**The problem:**
Find the line with "Г7. Рисование полутоновых изображений" in the entries below, then output every line from it down to the line with "transición climática no valen ni el", exactly and with no pictures.
START Study material
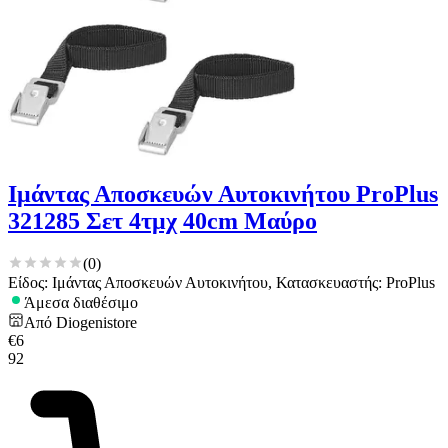
Ιμάντας Αποσκευών Αυτοκινήτου ProPlus
321285 Σετ 4τμχ 40cm Μαύρο
(
0
)
Είδος: Ιμάντας Αποσκευών Αυτοκινήτου, Κατασκευαστής: ProPlus
Άμεσα διαθέσιμο
Από
Diogenistore
€
6
92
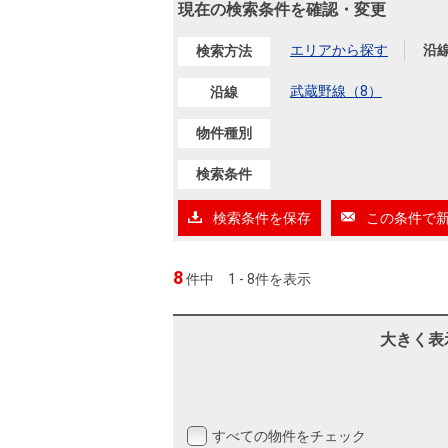
沿革
現在の検索条件を確認・変更
会員ページ
エリアから探す
沿
検索方法
会社案内（電子ブック版）
購入向けサービス
売却向けサービス
武蔵野線（8）
沿線
物件種別
住まいと暮らしの税金の本（電子ブック）
住まいと暮らしの税金の本（電子ブック）
検索条件
検索条件を保存
この条件で
8
件中
1 - 8件を表示
大きく表
すべての物件をチェック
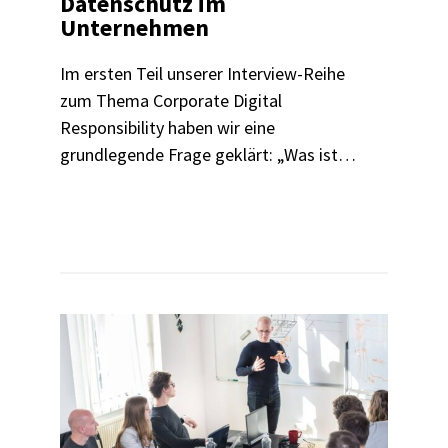
Datenschutz im
Unternehmen
Im ersten Teil unserer Interview-Reihe
zum Thema Corporate Digital
Responsibility haben wir eine
grundlegende Frage geklärt: „Was ist
eigentlich CDR?“ Heute sprechen wir mit
Dr. Simon Menke von der Otto Group
darüber, wie ein verantwortungsvoller
Umgang mit Daten in der
Unternehmenspraxis aussieht.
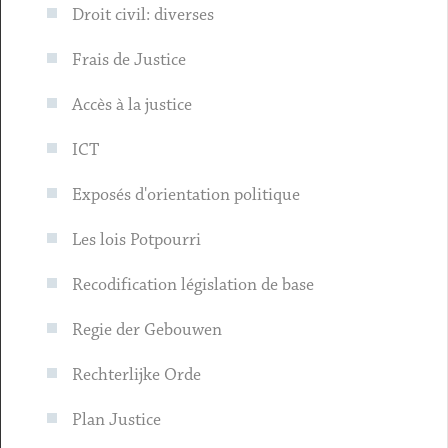
Droit civil: diverses
Frais de Justice
Accès à la justice
ICT
Exposés d'orientation politique
Les lois Potpourri
Recodification législation de base
Regie der Gebouwen
Rechterlijke Orde
Plan Justice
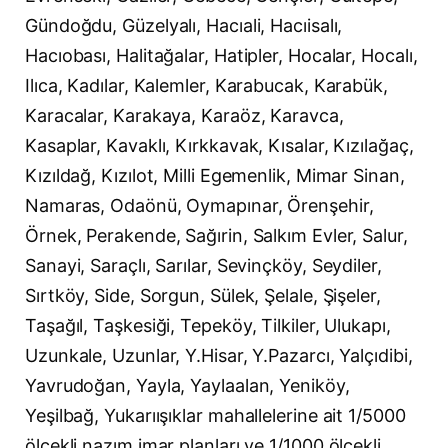
Gündoğdu, Güzelyalı, Hacıali, Hacıisalı,
Hacıobası, Halitağalar, Hatipler, Hocalar, Hocalı,
Ilıca, Kadılar, Kalemler, Karabucak, Karabük,
Karacalar, Karakaya, Karaöz, Karavca,
Kasaplar, Kavaklı, Kırkkavak, Kısalar, Kızılağaç,
Kızıldağ, Kızılot, Milli Egemenlik, Mimar Sinan,
Namaras, Odaönü, Oymapınar, Örenşehir,
Örnek, Perakende, Sağırin, Salkım Evler, Salur,
Sanayi, Saraçlı, Sarılar, Sevinçköy, Seydiler,
Sırtköy, Side, Sorgun, Sülek, Şelale, Şişeler,
Taşağıl, Taşkesiği, Tepeköy, Tilkiler, Ulukapı,
Uzunkale, Uzunlar, Y.Hisar, Y.Pazarcı, Yalçıdibi,
Yavrudoğan, Yayla, Yaylaalan, Yeniköy,
Yeşilbağ, Yukarıışıklar mahallelerine ait 1/5000
ölçekli nazım imar planları ve 1/1000 ölçekli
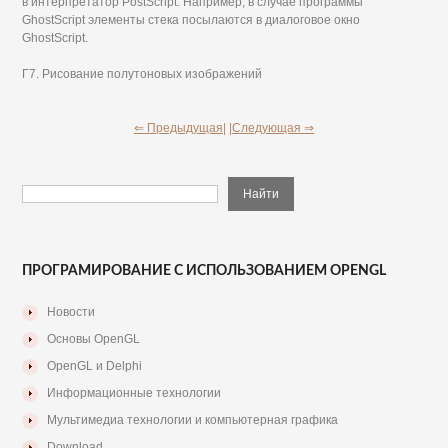
в интерпретатор PostScript. Например, в случае программы
GhostScript элементы стека посылаются в диалоговое окно
GhostScript.
Г7. Рисование полутоновых изображений
⇐ Предыдущая|
|Следующая ⇒
ПРОГРАМИРОВАНИЕ С ИСПОЛЬЗОВАНИЕМ OPENGL
Новости
Основы OpenGL
OpenGL и Delphi
Информационные технологии
Мультимедиа технологии и компьютерная графика
Download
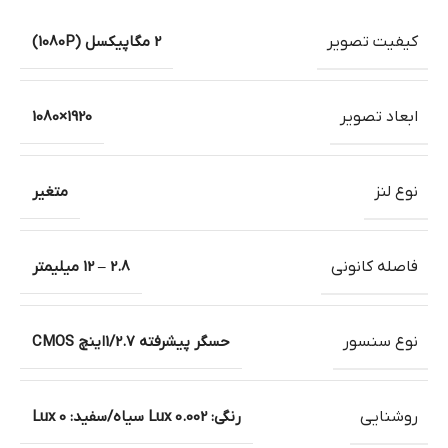
کیفیت تصویر
2 مگاپیکسل (1080P)
ابعاد تصویر
1920×1080
نوع لنز
متغیر
فاصله کانونی
2.8 – 12 میلیمتر
نوع سنسور
حسگر پیشرفته 1/2.7اینچ CMOS
روشنایی
رنگی: 0.002 Lux سیاه/سفید: 0 Lux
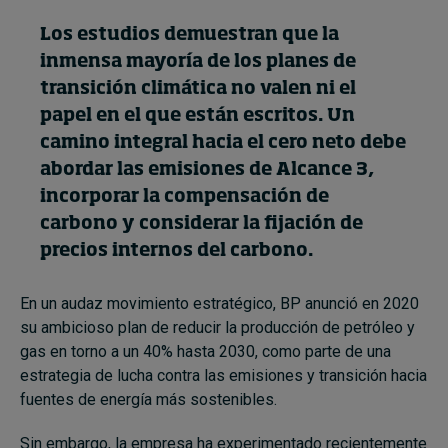
Los estudios demuestran que la
Topics
inmensa mayoría de los planes de
transición climática no valen ni el
Podcasts
papel en el que están escritos. Un
camino integral hacia el cero neto debe
Popular series
abordar las emisiones de Alcance 3,
incorporar la compensación de
2026 IMD research - White papers
carbono y considerar la fijación de
Live events
precios internos del carbono.
Subscribe
En un audaz movimiento estratégico, BP anunció en 2020
About
su ambicioso plan de reducir la producción de petróleo y
Submissions
gas en torno a un 40% hasta 2030, como parte de una
Contact
estrategia de lucha contra las emisiones y transición hacia
fuentes de energía más sostenibles.
Sin embargo, la empresa ha experimentado recientemente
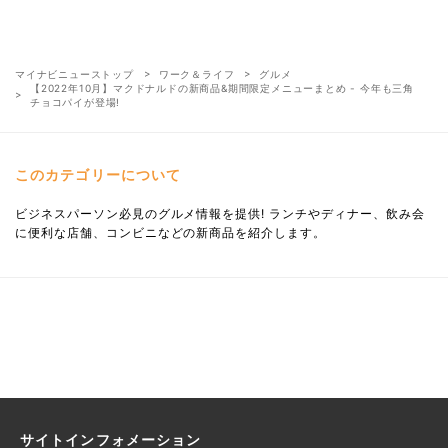
マイナビニューストップ
ワーク＆ライフ
グルメ
【2022年10月】マクドナルドの新商品&期間限定メニューまとめ - 今年も三角
チョコパイが登場!
このカテゴリーについて
ビジネスパーソン必見のグルメ情報を提供! ランチやディナー、飲み会
に便利な店舗、コンビニなどの新商品を紹介します。
サイトインフォメーション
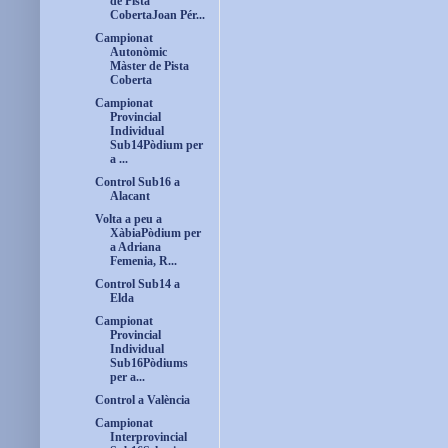
de Pista
CobertaJoan Pér...
Campionat
Autonòmic
Màster de Pista
Coberta
Campionat
Provincial
Individual
Sub14Pòdium per
a ...
Control Sub16 a
Alacant
Volta a peu a
XàbiaPòdium per
a Adriana
Femenia, R...
Control Sub14 a
Elda
Campionat
Provincial
Individual
Sub16Pòdiums
per a...
Control a València
Campionat
Interprovincial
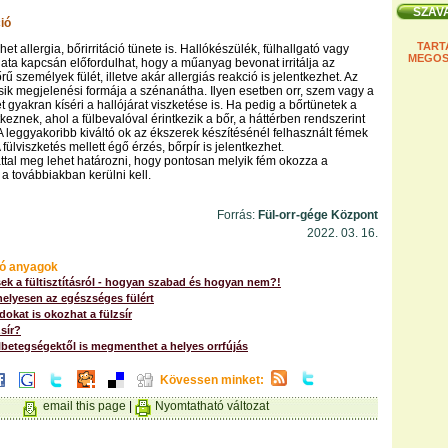
ió
TART
het allergia, bőrirritáció tünete is. Hallókészülék, fülhallgató vagy
MEGOS
ata kapcsán előfordulhat, hogy a műanyag bevonat irritálja az
 személyek fülét, illetve akár allergiás reakció is jelentkezhet. Az
sik megjelenési formája a szénanátha. Ilyen esetben orr, szem vagy a
t gyakran kíséri a hallójárat viszketése is. Ha pedig a bőrtünetek a
keznek, ahol a fülbevalóval érintkezik a bőr, a háttérben rendszerint
 A leggyakoribb kiváltó ok az ékszerek készítésénél felhasznált fémek
A fülviszketés mellett égő érzés, bőrpír is jelentkezhet.
attal meg lehet határozni, hogy pontosan melyik fém okozza a
 a továbbiakban kerülni kell.
Forrás:
Fül-orr-gége Központ
2022. 03. 16.
ó anyagok
ek a fültisztításról - hogyan szabad és hogyan nem?!
 helyesen az egészséges fülért
kat is okozhat a fülzsír
zsír?
lbetegségektől is megmenthet a helyes orrfújás
Kövessen minket:
email this page
|
Nyomtatható változat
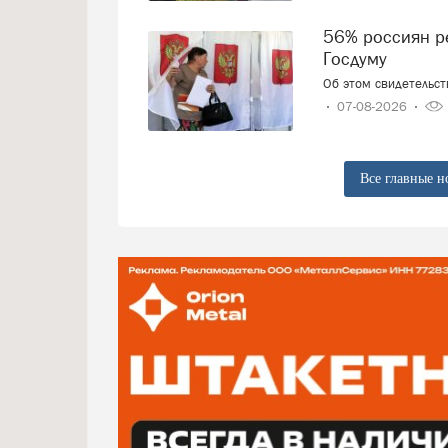
56% россиян решили, как проголосуют на выборах в
Госдуму
Об этом свидетельс
07-08-2026
Все главные н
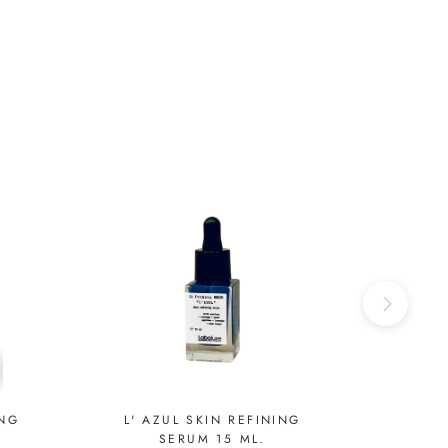
ING
L' AZUL SKIN REFINING
ENCHA
SERUM 15 ML.
GL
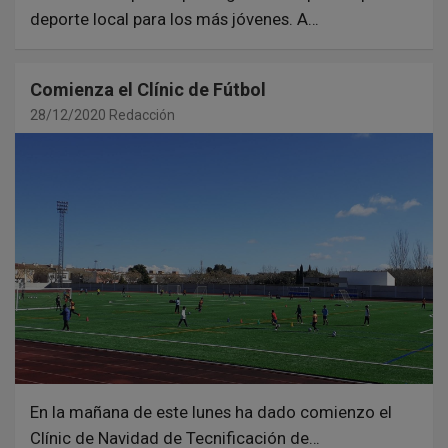
deporte local para los más jóvenes. A…
Comienza el Clínic de Fútbol
28/12/2020
Redacción
En la mañana de este lunes ha dado comienzo el
Clínic de Navidad de Tecnificación de…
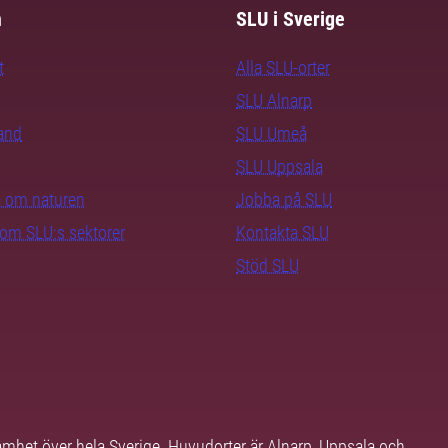
m
SLU i Sverige
t
Alla SLU-orter
SLU Alnarp
rand
SLU Umeå
SLU Uppsala
ra om naturen
Jobba på SLU
nom SLU:s sektorer
Kontakta SLU
Stöd SLU
samhet över hela Sverige. Huvudorter är Alnarp, Uppsala och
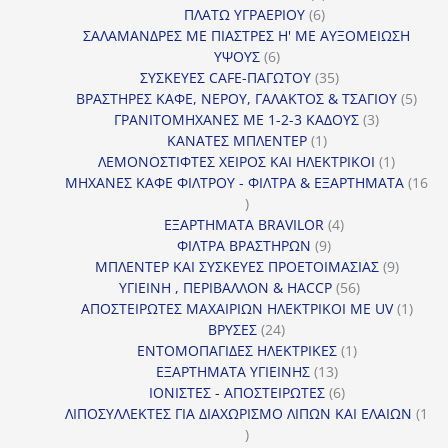
6
προϊόν
ΠΛΑΤΩ ΥΓΡΑΕΡΙΟΥ
6
προϊόντα
ΣΑΛΑΜΑΝΔΡΕΣ ΜΕ ΠΙΑΣΤΡΕΣ Η' ΜΕ ΑΥΞΟΜΕΙΩΣΗ
6
ΥΨΟΥΣ
6
προϊόντα
35
ΣΥΣΚΕΥΕΣ CAFE-ΠΑΓΩΤΟΥ
35
προϊόντα
5
ΒΡΑΣΤΗΡΕΣ ΚΑΦΕ, ΝΕΡΟΥ, ΓΑΛΑΚΤΟΣ & ΤΣΑΓΙΟΥ
5
3
προϊ
ΓΡΑΝΙΤΟΜΗΧΑΝΕΣ ΜΕ 1-2-3 ΚΑΔΟΥΣ
3
1
προϊόντα
ΚΑΝΑΤΕΣ ΜΠΛΕΝΤΕΡ
1
προϊόν
1
ΛΕΜΟΝΟΣΤΙΦΤΕΣ ΧΕΙΡΟΣ ΚΑΙ ΗΛΕΚΤΡΙΚΟΙ
1
προϊόν
ΜΗΧΑΝΕΣ ΚΑΦΕ ΦΙΛΤΡΟΥ - ΦΙΛΤΡΑ & ΕΞΑΡΤΗΜΑΤΑ
16
16
προϊόντα
4
ΕΞΑΡΤΗΜΑΤΑ BRAVILOR
4
9
προϊόντα
ΦΙΛΤΡΑ ΒΡΑΣΤΗΡΩΝ
9
προϊόντα
9
ΜΠΛΕΝΤΕΡ ΚΑΙ ΣΥΣΚΕΥΕΣ ΠΡΟΕΤΟΙΜΑΣΙΑΣ
9
56
προϊόντ
ΥΓΙΕΙΝΗ , ΠΕΡΙΒΑΛΛΟΝ & HACCP
56
προϊόντα
1
ΑΠΟΣΤΕΙΡΩΤΕΣ ΜΑΧΑΙΡΙΩΝ ΗΛΕΚΤΡΙΚΟΙ ΜΕ UV
1
24
προϊό
ΒΡΥΣΕΣ
24
προϊόντα
1
ΕΝΤΟΜΟΠΑΓΙΔΕΣ ΗΛΕΚΤΡΙΚΕΣ
1
13
προϊόν
ΕΞΑΡΤΗΜΑΤΑ ΥΓΙΕΙΝΗΣ
13
προϊόντα
6
ΙΟΝΙΣΤΕΣ - ΑΠΟΣΤΕΙΡΩΤΕΣ
6
προϊόντα
ΛΙΠΟΣΥΛΛΕΚΤΕΣ ΓΙΑ ΔΙΑΧΩΡΙΣΜΟ ΛΙΠΩΝ ΚΑΙ ΕΛΑΙΩΝ
1
1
END Study material
**Solution to the exercise:**
Г7. Рисование полутоновых изображений
⇐ Предыдущая|
|Следующая ⇒
ПРОГРАМИРОВАНИЕ С ИСПОЛЬЗОВАНИЕМ OPENGL
Новости
Основы OpenGL
OpenGL и Delphi
Информационные технологии
Мультимедиа технологии и компьютерная графика
Download
کیفیت تصویر
2 مگاپیکسل (1080P)
ابعاد تصویر
1920×1080
نوع لنز
متغیر
فاصله کانونی
2.8 – 12 میلیمتر
نوع سنسور
حسگر پیشرفته 1/2.7اینچ CMOS
روشنایی
رنگی: 0.002 Lux سیاه/سفید: 0 Lux
Los estudios demuestran que la
Topics
inmensa mayoría de los planes de
transición climática no valen ni el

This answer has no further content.